● WHAT IS BEING ASKED: Count the lines below that contain the word "eating" and reply with only that number.

● DATA PROVIDED:
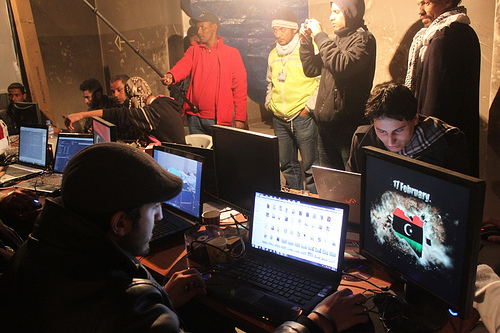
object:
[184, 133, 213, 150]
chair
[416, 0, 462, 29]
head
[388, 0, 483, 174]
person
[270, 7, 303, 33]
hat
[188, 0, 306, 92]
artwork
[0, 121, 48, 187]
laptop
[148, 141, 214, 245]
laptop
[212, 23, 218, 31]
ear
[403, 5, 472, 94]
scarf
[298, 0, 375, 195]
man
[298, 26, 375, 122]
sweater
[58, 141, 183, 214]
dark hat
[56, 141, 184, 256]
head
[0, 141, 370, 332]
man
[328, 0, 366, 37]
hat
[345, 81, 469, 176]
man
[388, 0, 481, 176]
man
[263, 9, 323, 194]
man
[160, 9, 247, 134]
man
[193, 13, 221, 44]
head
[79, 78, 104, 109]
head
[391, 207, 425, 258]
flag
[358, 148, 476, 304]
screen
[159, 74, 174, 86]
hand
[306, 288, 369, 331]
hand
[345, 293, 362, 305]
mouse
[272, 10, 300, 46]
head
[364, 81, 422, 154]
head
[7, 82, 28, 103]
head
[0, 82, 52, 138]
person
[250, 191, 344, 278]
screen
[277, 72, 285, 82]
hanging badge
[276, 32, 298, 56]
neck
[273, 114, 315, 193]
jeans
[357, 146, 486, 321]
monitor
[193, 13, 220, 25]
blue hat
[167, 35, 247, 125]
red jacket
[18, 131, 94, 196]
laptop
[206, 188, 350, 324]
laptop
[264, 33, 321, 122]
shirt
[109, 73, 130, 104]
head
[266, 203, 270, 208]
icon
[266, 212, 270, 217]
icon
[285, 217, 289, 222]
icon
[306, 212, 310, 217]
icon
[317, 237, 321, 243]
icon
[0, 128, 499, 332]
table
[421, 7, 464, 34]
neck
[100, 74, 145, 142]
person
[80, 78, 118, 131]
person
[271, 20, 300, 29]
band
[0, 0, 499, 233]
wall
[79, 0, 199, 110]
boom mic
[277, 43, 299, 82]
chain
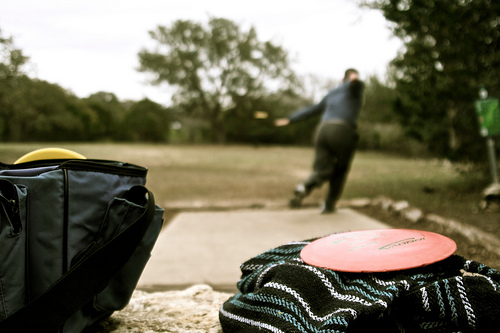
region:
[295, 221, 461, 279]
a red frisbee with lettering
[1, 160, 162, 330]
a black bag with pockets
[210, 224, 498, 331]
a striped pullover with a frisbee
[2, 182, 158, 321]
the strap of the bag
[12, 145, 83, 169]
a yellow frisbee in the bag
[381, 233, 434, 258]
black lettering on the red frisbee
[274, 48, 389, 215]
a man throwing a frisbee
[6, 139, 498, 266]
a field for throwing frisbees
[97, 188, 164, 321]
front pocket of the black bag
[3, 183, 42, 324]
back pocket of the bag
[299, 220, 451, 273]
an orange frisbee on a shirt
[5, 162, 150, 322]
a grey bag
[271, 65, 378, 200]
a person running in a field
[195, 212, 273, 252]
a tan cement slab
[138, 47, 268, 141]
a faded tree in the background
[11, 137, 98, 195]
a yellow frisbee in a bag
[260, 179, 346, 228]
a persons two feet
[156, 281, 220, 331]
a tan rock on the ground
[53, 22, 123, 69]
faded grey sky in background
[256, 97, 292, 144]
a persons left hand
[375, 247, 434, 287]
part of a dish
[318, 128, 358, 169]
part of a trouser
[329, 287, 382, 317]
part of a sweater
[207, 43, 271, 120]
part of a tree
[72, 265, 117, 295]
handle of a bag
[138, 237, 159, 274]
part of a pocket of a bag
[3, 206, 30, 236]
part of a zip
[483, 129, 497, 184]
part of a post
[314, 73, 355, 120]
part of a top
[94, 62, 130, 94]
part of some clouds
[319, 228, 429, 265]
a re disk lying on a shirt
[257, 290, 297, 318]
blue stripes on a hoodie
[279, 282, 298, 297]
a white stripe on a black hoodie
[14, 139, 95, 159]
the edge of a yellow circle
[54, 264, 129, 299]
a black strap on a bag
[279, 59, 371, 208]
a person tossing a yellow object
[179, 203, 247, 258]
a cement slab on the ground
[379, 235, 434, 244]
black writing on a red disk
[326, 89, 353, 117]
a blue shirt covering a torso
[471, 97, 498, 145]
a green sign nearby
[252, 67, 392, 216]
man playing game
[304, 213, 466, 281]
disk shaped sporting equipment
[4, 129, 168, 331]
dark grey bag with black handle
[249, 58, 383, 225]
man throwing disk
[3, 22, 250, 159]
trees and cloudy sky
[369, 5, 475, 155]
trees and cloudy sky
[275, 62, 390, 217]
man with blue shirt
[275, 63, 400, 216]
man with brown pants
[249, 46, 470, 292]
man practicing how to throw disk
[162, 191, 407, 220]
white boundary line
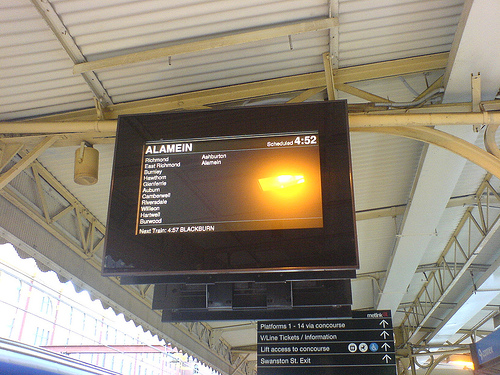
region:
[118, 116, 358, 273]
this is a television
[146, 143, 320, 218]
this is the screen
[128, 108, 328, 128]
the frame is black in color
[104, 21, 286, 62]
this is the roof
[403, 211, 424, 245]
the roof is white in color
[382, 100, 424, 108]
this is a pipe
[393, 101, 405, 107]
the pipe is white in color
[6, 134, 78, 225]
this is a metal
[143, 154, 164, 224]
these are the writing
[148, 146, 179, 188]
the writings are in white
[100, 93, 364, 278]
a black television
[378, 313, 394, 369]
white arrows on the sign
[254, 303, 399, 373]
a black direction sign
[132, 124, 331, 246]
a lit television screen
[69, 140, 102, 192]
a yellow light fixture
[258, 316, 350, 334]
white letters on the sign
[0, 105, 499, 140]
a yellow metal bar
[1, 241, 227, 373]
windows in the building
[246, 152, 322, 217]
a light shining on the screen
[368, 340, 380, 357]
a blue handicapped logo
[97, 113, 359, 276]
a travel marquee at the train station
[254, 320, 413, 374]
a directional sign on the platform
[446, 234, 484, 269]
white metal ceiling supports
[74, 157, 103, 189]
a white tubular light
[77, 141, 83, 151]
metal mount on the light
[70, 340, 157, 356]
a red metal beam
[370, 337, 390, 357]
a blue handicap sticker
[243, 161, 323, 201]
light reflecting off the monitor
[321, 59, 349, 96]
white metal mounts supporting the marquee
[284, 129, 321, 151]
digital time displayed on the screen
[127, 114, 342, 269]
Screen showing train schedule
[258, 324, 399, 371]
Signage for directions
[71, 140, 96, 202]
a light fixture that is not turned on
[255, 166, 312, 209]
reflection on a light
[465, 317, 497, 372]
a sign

==

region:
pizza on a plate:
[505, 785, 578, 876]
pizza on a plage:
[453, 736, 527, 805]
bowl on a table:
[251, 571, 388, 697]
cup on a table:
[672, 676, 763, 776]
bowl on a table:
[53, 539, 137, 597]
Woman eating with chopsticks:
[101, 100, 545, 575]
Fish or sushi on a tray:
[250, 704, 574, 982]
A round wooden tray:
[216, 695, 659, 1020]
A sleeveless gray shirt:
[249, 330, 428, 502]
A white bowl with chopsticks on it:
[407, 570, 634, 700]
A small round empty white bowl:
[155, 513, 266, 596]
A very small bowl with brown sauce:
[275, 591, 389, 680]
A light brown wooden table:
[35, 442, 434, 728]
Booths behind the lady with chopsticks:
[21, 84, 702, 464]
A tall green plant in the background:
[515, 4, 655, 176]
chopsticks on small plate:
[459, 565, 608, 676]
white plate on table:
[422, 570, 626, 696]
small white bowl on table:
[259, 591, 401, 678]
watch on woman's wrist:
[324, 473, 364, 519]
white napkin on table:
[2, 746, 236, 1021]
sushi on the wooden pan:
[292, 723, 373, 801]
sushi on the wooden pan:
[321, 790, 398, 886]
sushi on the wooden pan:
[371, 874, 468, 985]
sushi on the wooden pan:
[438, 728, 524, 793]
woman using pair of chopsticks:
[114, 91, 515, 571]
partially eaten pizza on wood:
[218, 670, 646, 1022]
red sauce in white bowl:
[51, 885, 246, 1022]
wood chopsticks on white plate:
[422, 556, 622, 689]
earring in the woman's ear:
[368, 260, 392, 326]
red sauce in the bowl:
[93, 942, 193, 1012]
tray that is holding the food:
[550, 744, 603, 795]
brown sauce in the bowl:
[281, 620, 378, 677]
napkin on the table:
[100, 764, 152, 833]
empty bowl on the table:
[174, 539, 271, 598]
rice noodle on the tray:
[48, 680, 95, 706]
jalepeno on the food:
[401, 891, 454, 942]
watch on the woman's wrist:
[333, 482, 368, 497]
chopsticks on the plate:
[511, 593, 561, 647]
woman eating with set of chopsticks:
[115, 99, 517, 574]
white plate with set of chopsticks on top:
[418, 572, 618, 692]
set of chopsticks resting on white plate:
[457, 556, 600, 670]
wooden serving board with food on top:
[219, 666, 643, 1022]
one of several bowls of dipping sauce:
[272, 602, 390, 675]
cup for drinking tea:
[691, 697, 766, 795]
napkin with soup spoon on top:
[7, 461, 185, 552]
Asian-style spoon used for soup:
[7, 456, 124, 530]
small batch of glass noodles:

● WRITTEN SOLUTION: 2